### PROMPT
Carry on the passage below about deferred building maintenance at the University of Maryland Baltimore, picking up right after its final sentence.

At the University of Maryland Baltimore (UMB), a group of facilities staff members and outside consultants have spent more than three years collecting exhaustive data about the components of every structure on the campus. They have recorded the age, condition, expected life cycle, and replacement cost of every roof, window, electrical item, plumbing fixture, HVAC unit, sidewalk, and other such components on campus. With that information, the university has developed a comprehensive facilities and maintenance database to track maintenance needs and timing: To get completely caught up, the database reveals that the university needs to spend $648 million.
“Obviously, we aren’t able to fund $648 million in deferred maintenance all at once, so we have developed multiple approaches for tackling these needs,” says Dawn Rhodes, chief business and finance officer, and vice president for administration and finance at UMB. “The finance and facilities staffs knew that deferred maintenance was an issue, but now it has come to a head, and this database will help us identify and track our needs and the total costs.”
The Baltimore campus typifies the way that many U.S. colleges and universities have been operating for decades, or even centuries. While their buildings and structures have experienced normal wear and tear, many of these institutions have traditionally spent more energy and financial resources on highly visible new construction projects rather than on maintaining the existing structures.
However, as maintenance issues mount, legislatures and institutional leaders are realizing that, while far from glamorous, spending time and money on maintenance can preserve valuable capital assets and avoid future spending on replacements for neglected buildings. Maintaining existing buildings so that they can continue to function as valuable tools for educational purposes is simply good stewardship. Now, the challenge is figuring out how to locate funding and get stakeholders on board to spend big bucks on low-visibility projects.

### ENTRIES SUPPLIED
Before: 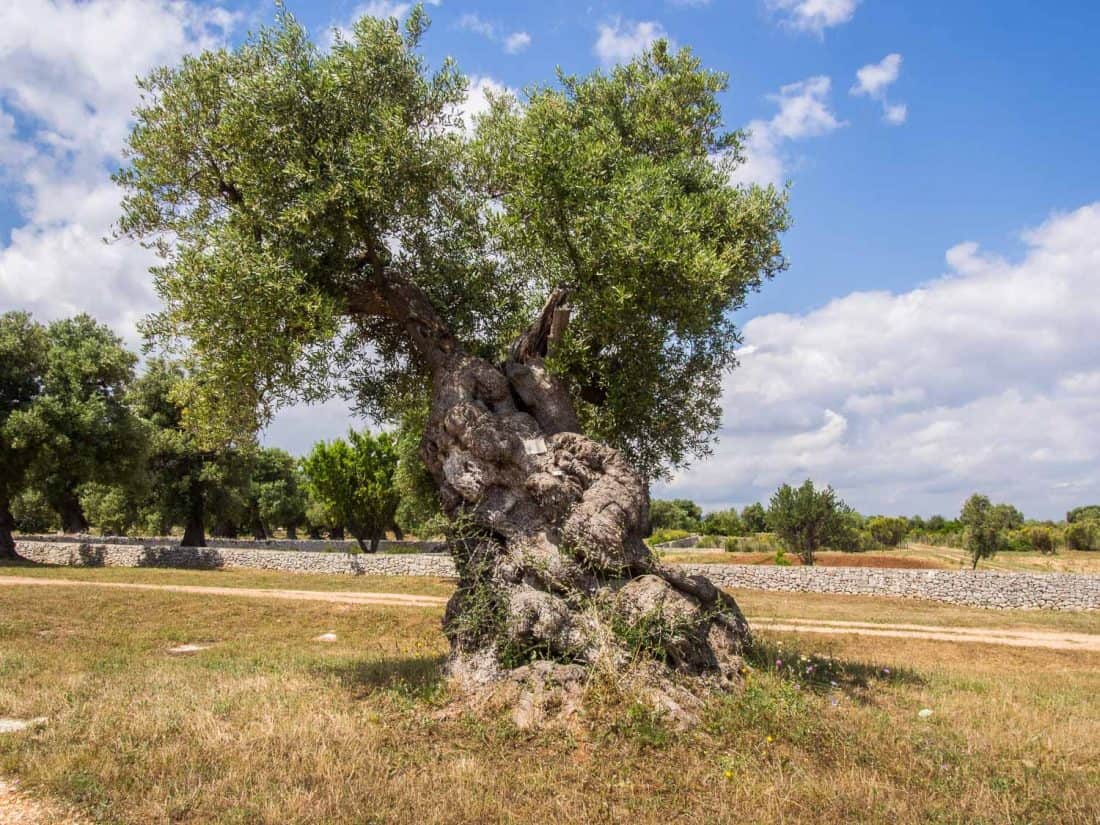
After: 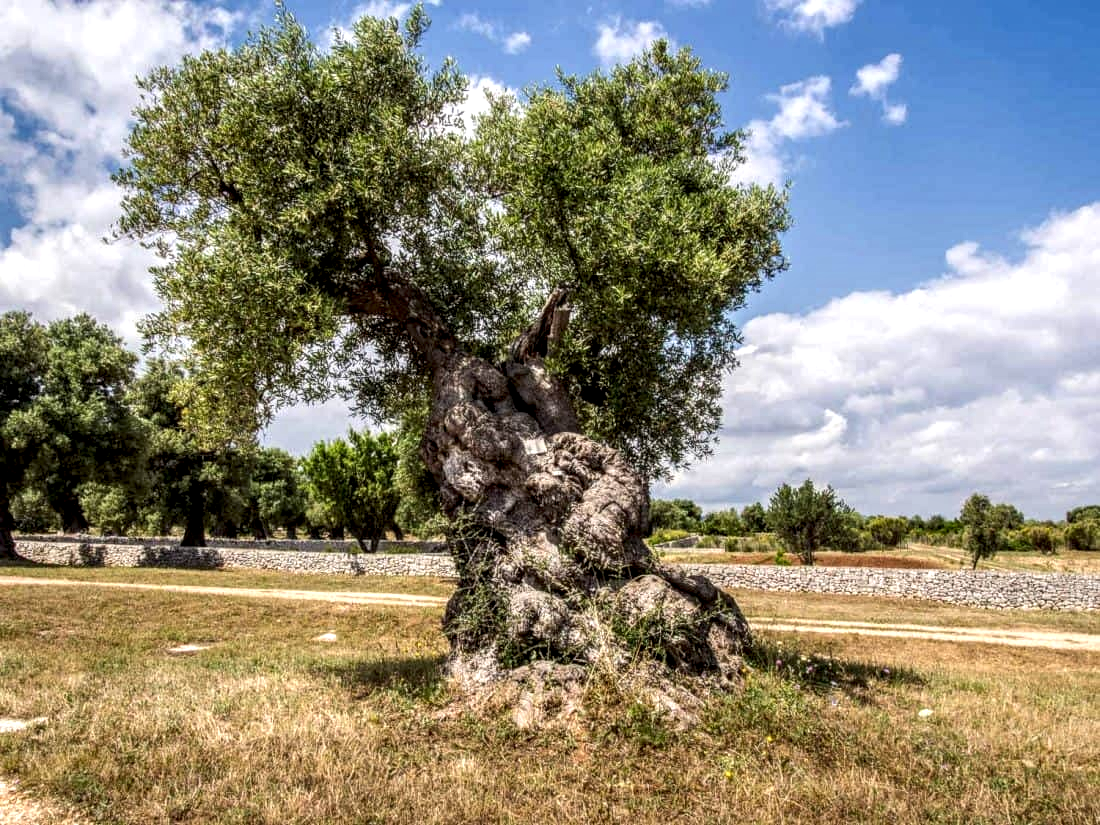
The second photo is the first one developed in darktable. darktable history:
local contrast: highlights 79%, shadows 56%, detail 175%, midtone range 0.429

---

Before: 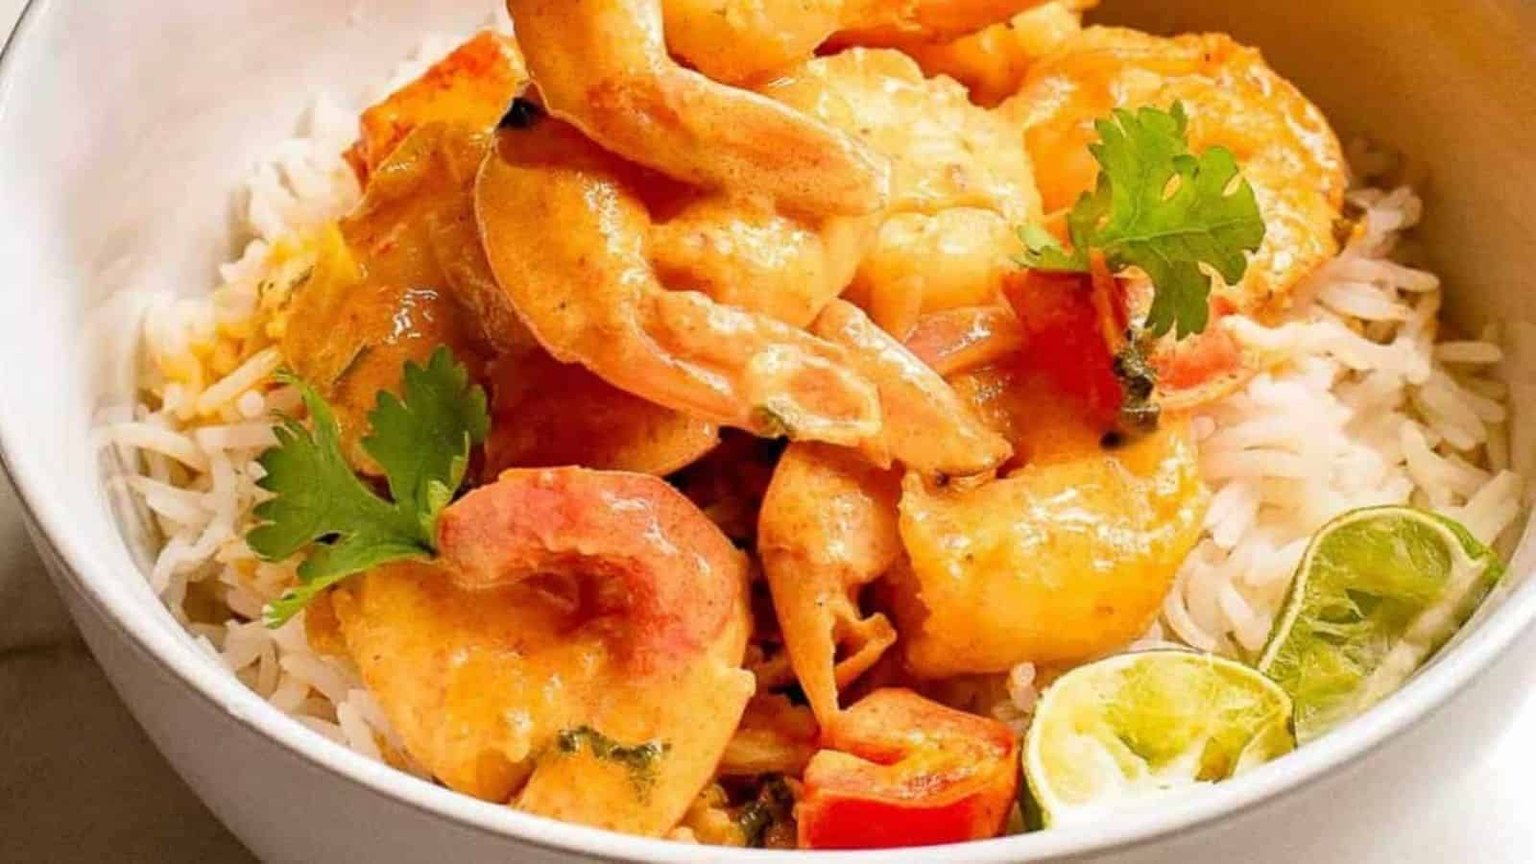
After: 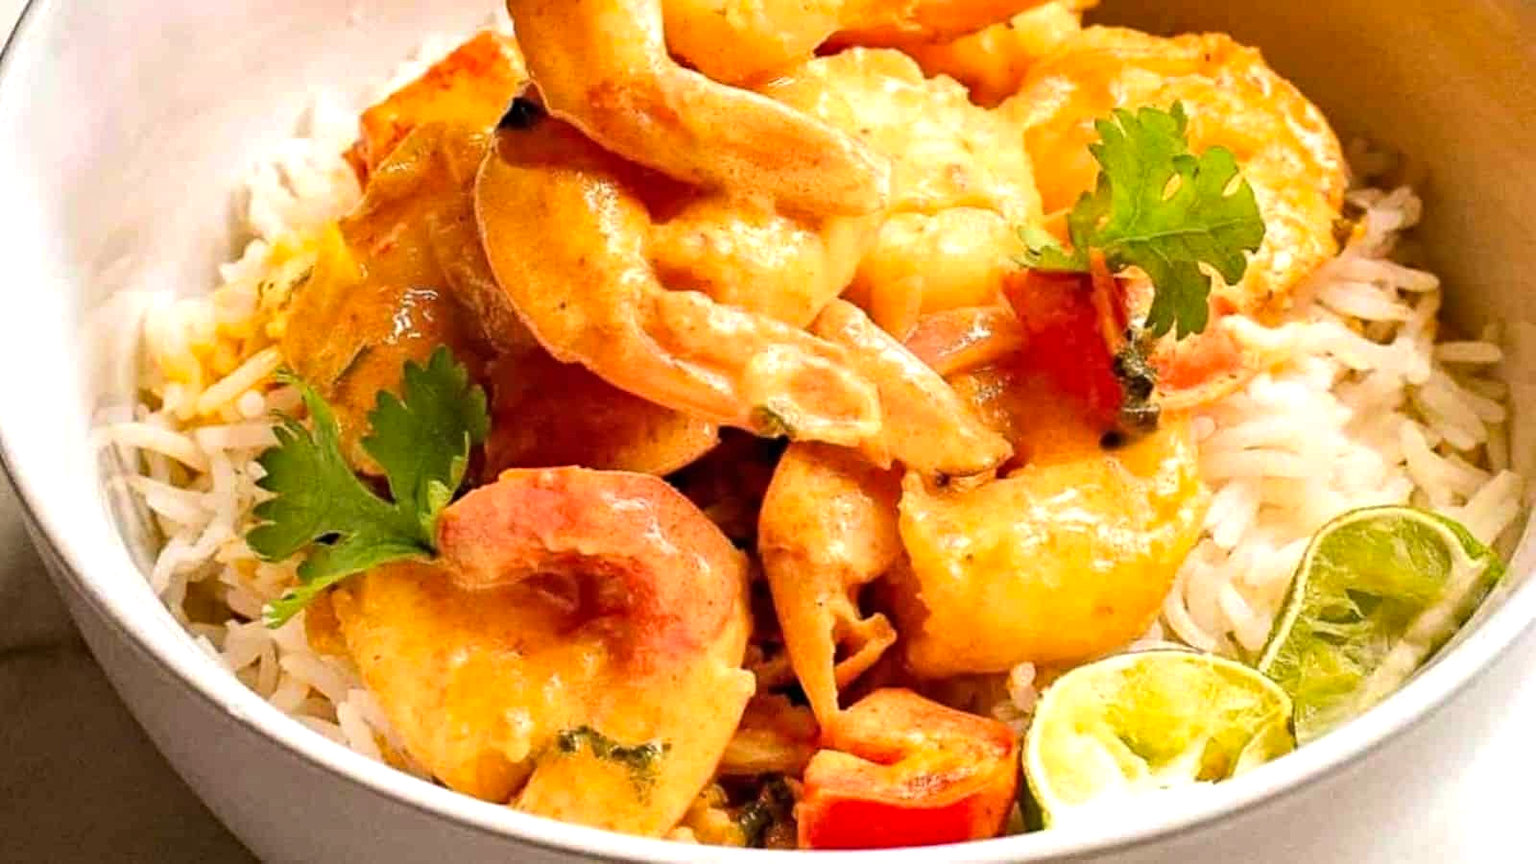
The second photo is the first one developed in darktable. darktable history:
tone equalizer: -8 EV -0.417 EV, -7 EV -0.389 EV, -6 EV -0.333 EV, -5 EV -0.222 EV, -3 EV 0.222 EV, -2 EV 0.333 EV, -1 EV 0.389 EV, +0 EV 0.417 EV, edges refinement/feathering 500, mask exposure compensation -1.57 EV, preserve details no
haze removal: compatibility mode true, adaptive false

--

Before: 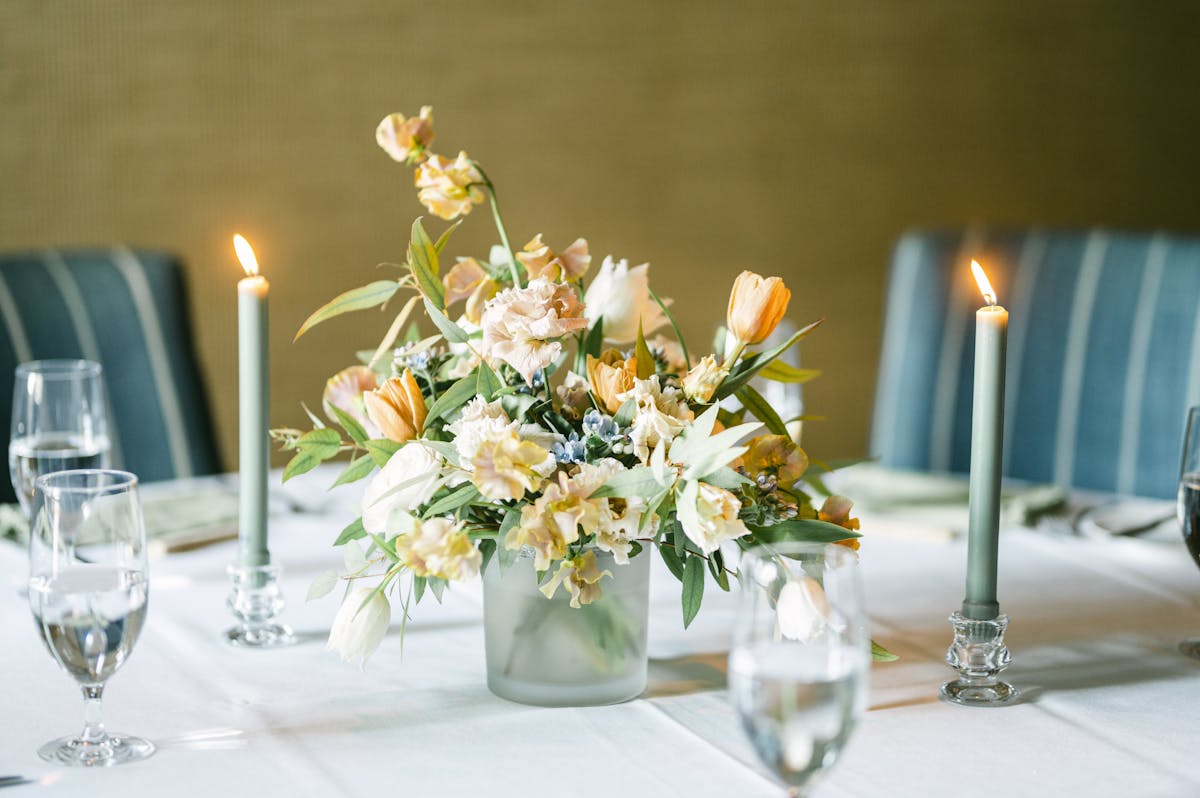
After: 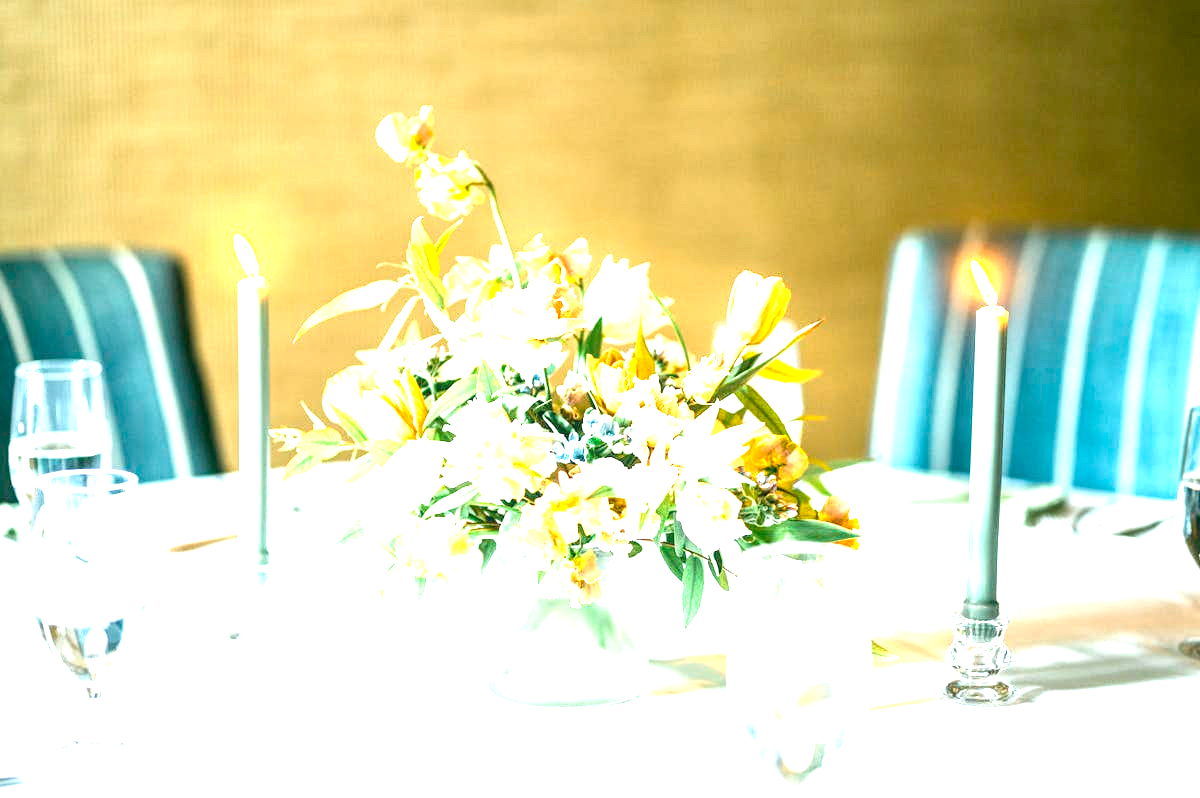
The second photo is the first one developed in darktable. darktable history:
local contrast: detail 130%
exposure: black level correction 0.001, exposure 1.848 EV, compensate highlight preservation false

### ANSWER TO THE EXERCISE
Maintenance Feeds the Mission
Every dollar spent on facility maintenance is a dollar that could have been spent on research or teaching—but wasn’t, Rhodes says. That tension can make it difficult to justify the funding for deferred maintenance, until stakeholders understand that comfortable, safe, updated facilities are essential for accomplishing an institution’s primary mission of education or research.
Sometimes the people who are closest to the classroom can understand that better than those in far-flung boardrooms. For instance, Johnson County Community College in Overland Park, Kan., is wrapping up a $9.8 million project to upgrade the heating and air conditioning systems campuswide. “It was a hard sell to spend almost $10 million on something that nobody sees, but we were at a critical juncture in terms of building occupant complaints about climate, and we couldn’t control the system well,” says Barbara Larson, executive vice president of finance and administrative services. “The return on investment is positive, not only because of the energy cost savings, but more importantly, because people must be comfortable in order to teach and learn.”
At UMB, the new maintenance database allows for ranking the needed projects based on urgency and provides clear data to leaders across campus. Academic leaders understand the importance of working facilities to their academic missions, and the new data show them how their needs compare with those of others across campus, helping them make decisions about prioritizing their own budgets. (See figure, “Risk Evaluation.”)
For instance, “the dean of nursing saw and understood why we have several projects ahead of hers on the deferred maintenance list. She realized that the maintenance project she wanted for her building wouldn’t rise to the top of the list for years,” Rhodes says. “As a result, she decided to take her own school’s dollars to fund an electrical upgrade in the auditorium, and to repair and update a few classrooms in the nursing building. Some people realize more than others the connection between deferred maintenance and academic outcomes.”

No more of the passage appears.